M. Allard. - On a en effet décidé que l'on se réunirait à 1 heure à partir de mercredi ; mais je ferai remarquer que nous n'avons que deux projets de loi à l'ordre du jour : le budget de la guerre et un petit projet de loi créant un inspecteur des musiques militaires et assimilant les chefs de musique aux lieutenants et sous-lieutenants d'infanterie.

Par conséquent je crois tout à fait inutile de nous réunir à 1 heure mercredi, puisque nous serions sans travaux.

M. le président. - Il y a un autre motif, c'est le travail des sections.

M. E. Vandenpeereboom. - Il est naturel que si nous n'avons rien à faire nous ne nous réunirons pas à 1 heure ; mais comme il y a encore des travaux, je maintiens ma proposition.

Nous pouvons décider selon les circonstances. Nous avons encore deux objets à l'ordre du jour et il nous en viendra de nouveaux mardi.

M. Guillery. - Je ferai remarquer à la Chambre que nous avons en section centrale de très grands travaux qui exigent de très longues séances et qui doivent absolument être terminés.

Il y a la section centrale pour le projet de loi sur la collation des grades universitaires qui doit avoir de longues séances ; puis la section centrale pour l'examen du budget de l'intérieur qui a encore, paraît-il, beaucoup à faire. Il y en a d'autres encore qu'il est inutile de citer.

Si, donc, nous devions siéger à 1 heure, il faudrait commencer le travail en section à 11 heures.

Or, de 11 à 5 c'est un peu long.

Il y aurait en outre des coïncidences dans les réunions de plusieurs sections centrales, ce qui amène de très grandes perturbations dans le service.

La discussion du budget de la guerre, s'il faut s'en rapporter aux apparences, ne sera pas longue, et nous pouvons, je pense, parfaitement commencer nos séances à deux heures.

M. le président. - Il est entendu que l'examen du projet de loi sur la milice commencera jeudi en sections.

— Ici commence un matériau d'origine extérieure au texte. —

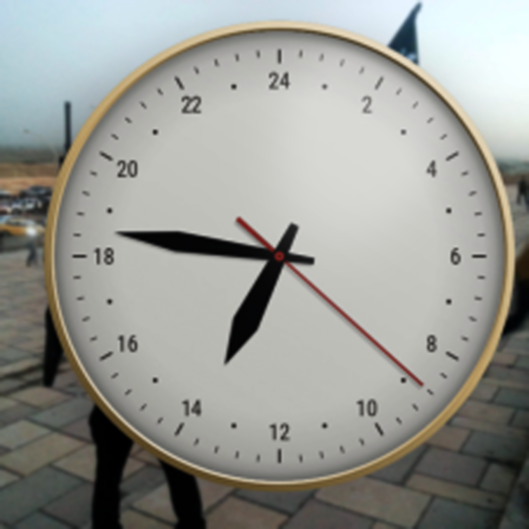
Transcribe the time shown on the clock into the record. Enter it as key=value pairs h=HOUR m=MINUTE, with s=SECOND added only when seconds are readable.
h=13 m=46 s=22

Nous pouvons arrêter mardi les heures des séances.

M. B. Dumortier. - Je crois qu'il serait à désirer que les travaux des sections et de la Chambre ne portassent pas préjudice à l'examen en section centrale des budgets.

Il est à désirer que nous ayons le plus tôt possible les rapports sur le budget de la justice et sur le budget de l'intérieur et sur le budget des travaux publics, car il me semble que ce qu'il y a de plus urgent, c'est d'éviter les crédits provisoires.

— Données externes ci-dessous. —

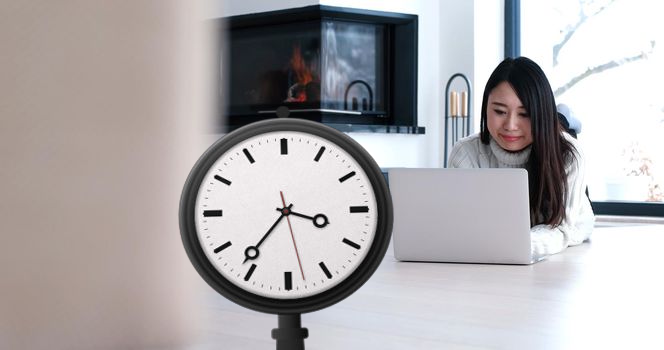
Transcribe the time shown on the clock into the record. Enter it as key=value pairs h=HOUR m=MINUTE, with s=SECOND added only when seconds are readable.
h=3 m=36 s=28
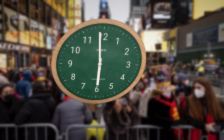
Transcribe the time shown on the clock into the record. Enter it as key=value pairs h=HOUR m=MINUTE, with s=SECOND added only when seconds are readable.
h=5 m=59
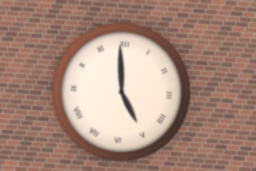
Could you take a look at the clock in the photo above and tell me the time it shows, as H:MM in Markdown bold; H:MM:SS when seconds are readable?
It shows **4:59**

Je demande donc que les sections centrales chargées de l'examen des budgets veuillent bien activer leur travail en ce qui concerne les budgets et que les sections ordinaires soient réunies un peu plus tôt afin de laisser aux sections centrales le temps de travailler.

J'ajouterai et c'est pour cela que j'ai pris la parole, qu'il me paraît impossible de finir la séance à 1 heure mercredi et les jours suivants, puisque l'on veut commencer jeudi en section l'examen du projet de loi sur la milice.

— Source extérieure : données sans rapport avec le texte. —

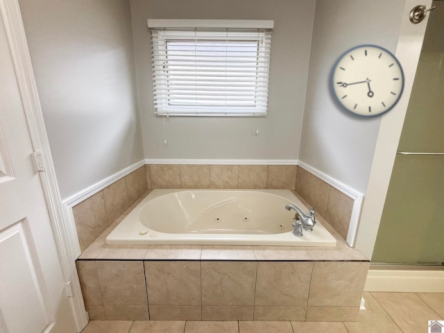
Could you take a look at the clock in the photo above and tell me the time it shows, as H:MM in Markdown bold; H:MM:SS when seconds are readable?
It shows **5:44**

M. le président. - On peut statuer mercredi.

M. Moreau. - Je désire donner à la Chambre quelques renseignements sur les travaux des sections centrales que je suis chargé de présider.

La section centrale chargée de l'examen du budget de l'intérieur a tenu plusieurs séances très longues ; elle se réunira lundi à 10 heures et elle espère pouvoir terminer ce jour-là l'examen du budget.

Il restera alors le travail du rapporteur.

La section centrale chargée d'examiner le budget de la justice s'est réunie et a fait à M. le ministre de la justice diverses questions. J'ai reçu les réponses, aujourd'hui.

Elle se réunira probablement mercredi pour examiner ces réponses, nommer son rapporteur et terminer, s'il est possible, l'examen du budget.

Voilà où en sont les choses.

M. le président. - La section centrale chargée d'examiner le projet de loi sur les fraudes électorales se réunira mercredi prochain.

- La séance est levée à 3 3/4 heures.